- _What the task requires_
Go over the listing below line by line, and return each one holding the string "shift".

- Opening Delimiter -

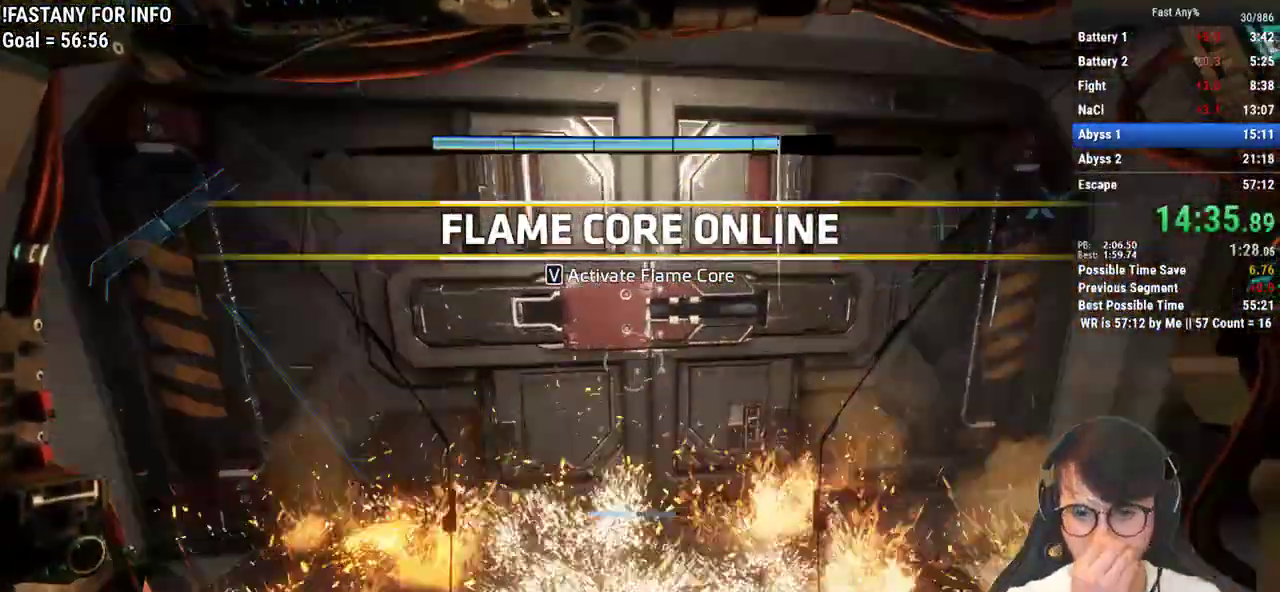
{"keys": ["d"], "mouse": [], "events": [[133, "shift", "up"], [367, "d", "down"], [467, "w", "up"]]}
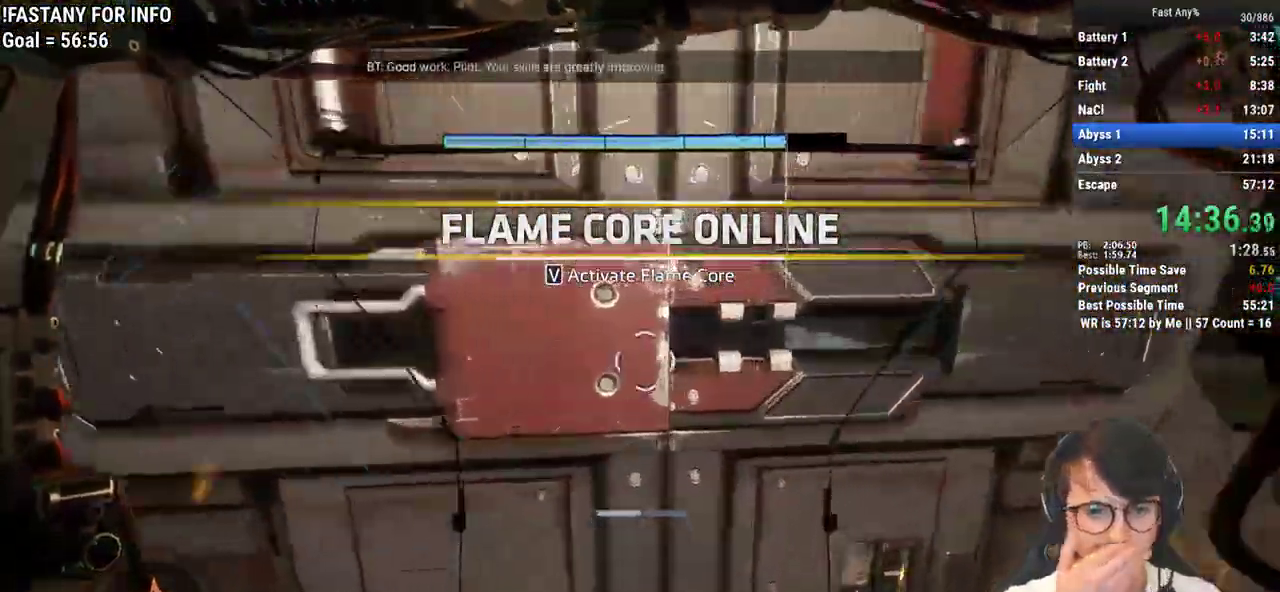
{"keys": [], "mouse": [], "events": [[17, "d", "up"]]}
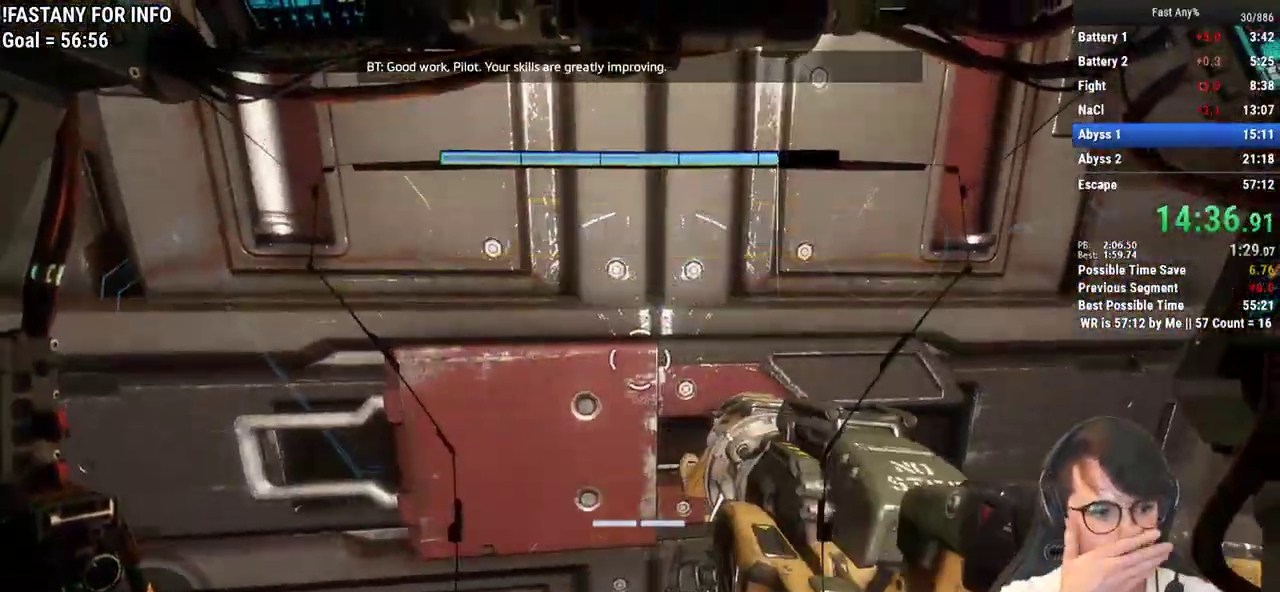
{"keys": [], "mouse": [], "events": []}
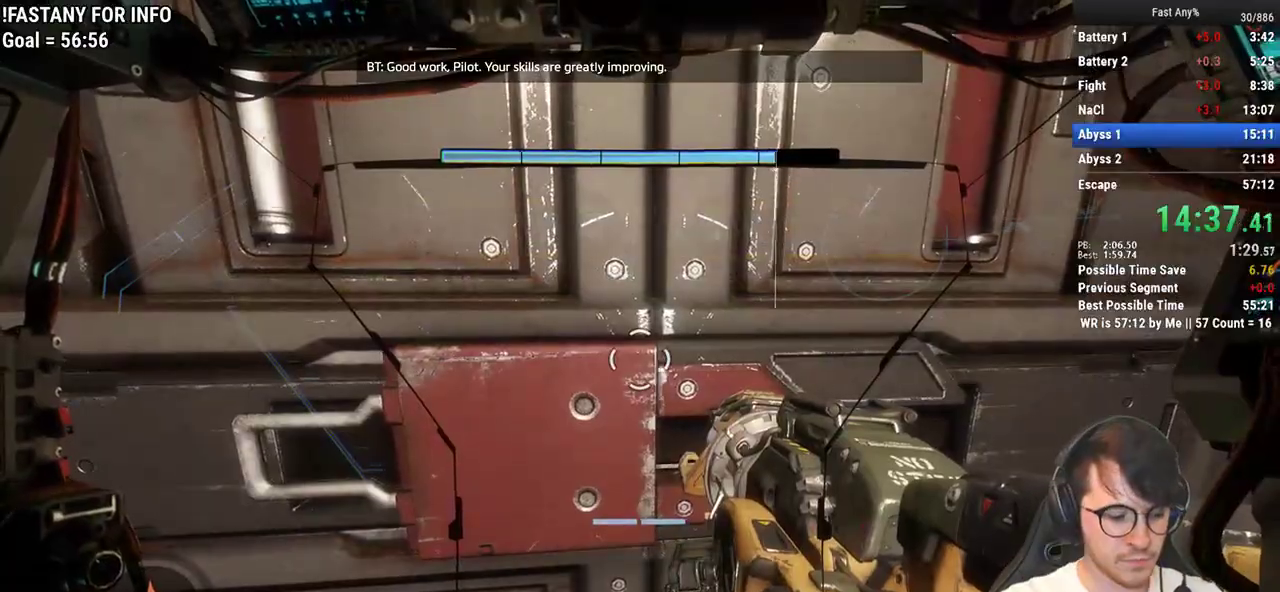
{"keys": ["shift", "w"], "mouse": [], "events": [[317, "w", "down"], [417, "shift", "down"]]}
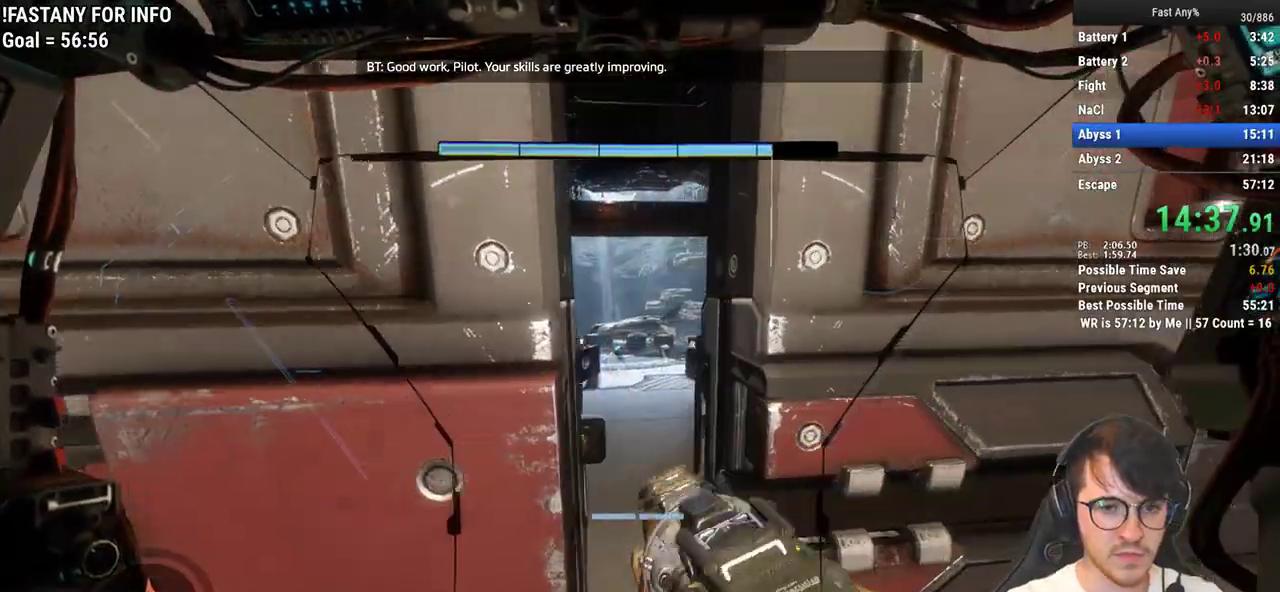
{"keys": ["shift", "w"], "mouse": [], "events": []}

- Closing Delimiter -

- _Written answer_
{"keys": ["d"], "mouse": [], "events": [[133, "shift", "up"], [367, "d", "down"], [467, "w", "up"]]}
{"keys": ["shift", "w"], "mouse": [], "events": [[317, "w", "down"], [417, "shift", "down"]]}
{"keys": ["shift", "w"], "mouse": [], "events": []}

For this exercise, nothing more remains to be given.